23/09/2025
I recently made a post on capitalism, and someone commented that socialism is evil.
Evil. That word is easy. It is easier to condemn than to confront. But what is truly evil, an idea that demands dignity for all, or a system that thrives on exploitation and leaves millions invisible?
Socialism was not born from luxury or leisure. It was born from hunger, from the crushed lungs of factory workers, from children who never learned to read because they were too busy stitching clothes for kings and corporations. It was not the invention of dreamers, but the cry of the dispossessed,the refusal to accept that profit should outweigh people, that human life should be a currency.
Yes, socialism has been betrayed by tyrants. Its name has been stained by regimes that promised equality and delivered chains. But if you dismiss socialism for its failures, then dismiss capitalism too,for its empires built on slavery, its wars for oil, its markets that trade misery for dividends.
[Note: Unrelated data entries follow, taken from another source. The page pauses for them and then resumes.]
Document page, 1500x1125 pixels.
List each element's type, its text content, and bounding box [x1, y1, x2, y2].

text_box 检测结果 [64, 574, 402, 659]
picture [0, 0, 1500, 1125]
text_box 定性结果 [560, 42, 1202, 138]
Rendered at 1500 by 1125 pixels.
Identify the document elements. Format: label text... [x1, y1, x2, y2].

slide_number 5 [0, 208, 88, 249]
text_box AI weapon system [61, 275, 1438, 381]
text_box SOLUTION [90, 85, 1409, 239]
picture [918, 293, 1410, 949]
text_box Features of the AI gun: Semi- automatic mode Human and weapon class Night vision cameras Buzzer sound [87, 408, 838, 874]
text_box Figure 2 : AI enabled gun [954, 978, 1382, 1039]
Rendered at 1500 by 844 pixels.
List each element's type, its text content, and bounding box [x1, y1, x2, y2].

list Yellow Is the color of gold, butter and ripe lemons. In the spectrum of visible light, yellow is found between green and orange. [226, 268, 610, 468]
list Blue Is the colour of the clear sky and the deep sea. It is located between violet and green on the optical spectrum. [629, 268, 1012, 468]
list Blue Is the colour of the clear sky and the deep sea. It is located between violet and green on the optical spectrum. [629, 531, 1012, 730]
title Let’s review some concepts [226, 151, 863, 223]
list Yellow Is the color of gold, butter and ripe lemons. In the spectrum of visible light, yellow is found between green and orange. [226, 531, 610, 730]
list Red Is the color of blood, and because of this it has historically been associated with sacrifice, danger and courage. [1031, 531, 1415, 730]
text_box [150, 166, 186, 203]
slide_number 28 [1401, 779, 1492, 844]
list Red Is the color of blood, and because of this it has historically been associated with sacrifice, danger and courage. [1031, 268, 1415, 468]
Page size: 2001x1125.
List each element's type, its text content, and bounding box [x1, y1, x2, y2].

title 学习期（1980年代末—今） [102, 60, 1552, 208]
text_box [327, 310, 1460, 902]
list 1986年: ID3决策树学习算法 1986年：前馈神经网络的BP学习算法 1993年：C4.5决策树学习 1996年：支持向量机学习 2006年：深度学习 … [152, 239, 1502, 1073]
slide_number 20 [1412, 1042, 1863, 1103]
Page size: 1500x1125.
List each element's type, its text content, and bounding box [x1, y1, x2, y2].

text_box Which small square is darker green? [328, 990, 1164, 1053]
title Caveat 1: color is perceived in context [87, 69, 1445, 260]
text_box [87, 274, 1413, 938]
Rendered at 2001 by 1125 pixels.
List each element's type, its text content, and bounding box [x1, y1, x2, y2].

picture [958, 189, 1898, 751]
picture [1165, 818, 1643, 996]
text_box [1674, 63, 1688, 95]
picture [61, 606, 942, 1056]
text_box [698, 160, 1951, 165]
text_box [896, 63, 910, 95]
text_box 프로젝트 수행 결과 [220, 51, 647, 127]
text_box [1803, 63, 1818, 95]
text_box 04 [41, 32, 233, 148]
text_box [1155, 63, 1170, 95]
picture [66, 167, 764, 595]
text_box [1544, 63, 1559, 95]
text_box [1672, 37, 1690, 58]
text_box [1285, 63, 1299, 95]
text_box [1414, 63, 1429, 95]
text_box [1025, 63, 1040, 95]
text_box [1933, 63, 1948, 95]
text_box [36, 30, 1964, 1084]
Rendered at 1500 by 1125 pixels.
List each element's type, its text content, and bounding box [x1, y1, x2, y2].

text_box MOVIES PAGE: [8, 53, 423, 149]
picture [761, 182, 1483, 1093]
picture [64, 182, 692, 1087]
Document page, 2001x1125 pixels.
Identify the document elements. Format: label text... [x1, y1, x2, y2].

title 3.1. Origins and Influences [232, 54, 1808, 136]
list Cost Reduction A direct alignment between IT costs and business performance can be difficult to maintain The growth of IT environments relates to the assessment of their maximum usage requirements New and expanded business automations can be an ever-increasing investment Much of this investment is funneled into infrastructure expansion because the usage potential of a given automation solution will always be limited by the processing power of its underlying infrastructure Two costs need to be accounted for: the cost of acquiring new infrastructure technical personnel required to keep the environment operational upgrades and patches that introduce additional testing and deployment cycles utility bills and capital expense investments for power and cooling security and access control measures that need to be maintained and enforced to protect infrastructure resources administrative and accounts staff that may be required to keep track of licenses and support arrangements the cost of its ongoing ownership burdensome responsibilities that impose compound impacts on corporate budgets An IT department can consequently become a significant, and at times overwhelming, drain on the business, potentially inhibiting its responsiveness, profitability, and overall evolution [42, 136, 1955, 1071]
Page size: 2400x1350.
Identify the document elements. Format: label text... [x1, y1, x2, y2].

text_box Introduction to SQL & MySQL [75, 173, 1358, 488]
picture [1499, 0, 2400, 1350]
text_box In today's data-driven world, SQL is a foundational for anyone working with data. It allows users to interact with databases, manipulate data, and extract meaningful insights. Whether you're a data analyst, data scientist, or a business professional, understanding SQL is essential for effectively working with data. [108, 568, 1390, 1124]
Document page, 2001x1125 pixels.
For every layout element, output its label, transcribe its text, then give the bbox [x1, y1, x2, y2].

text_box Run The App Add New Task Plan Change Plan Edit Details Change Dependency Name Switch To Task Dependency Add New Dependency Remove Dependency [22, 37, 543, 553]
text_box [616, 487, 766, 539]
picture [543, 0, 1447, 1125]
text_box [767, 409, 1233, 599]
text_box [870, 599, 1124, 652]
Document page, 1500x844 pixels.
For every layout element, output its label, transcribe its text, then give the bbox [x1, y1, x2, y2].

The truth is this: socialism is not a perfect blueprint, but a rebellion against forgetting. It insists that we remember the miner who dies for cheap coal, the farmer who starves while the market speculates on grain, the worker who powers the machine but never eats at its table.
Call that evil if you wish. But the greater evil is to look at injustice and remain comfortable. To watch millions toil in chains and call it freedom. To defend a system that devours the soul and then sneer at an idea that dares to imagine otherwise.
The question is not whether socialism is flawless. The question is whether we will keep worshiping profit while lives are sacrificed on its altar. Because the real danger is not socialism, nor capitalism,it is apathy. It is the silence that lets exploitation go unchallenged. And silence, in the face of suffering, is the truest evil of all.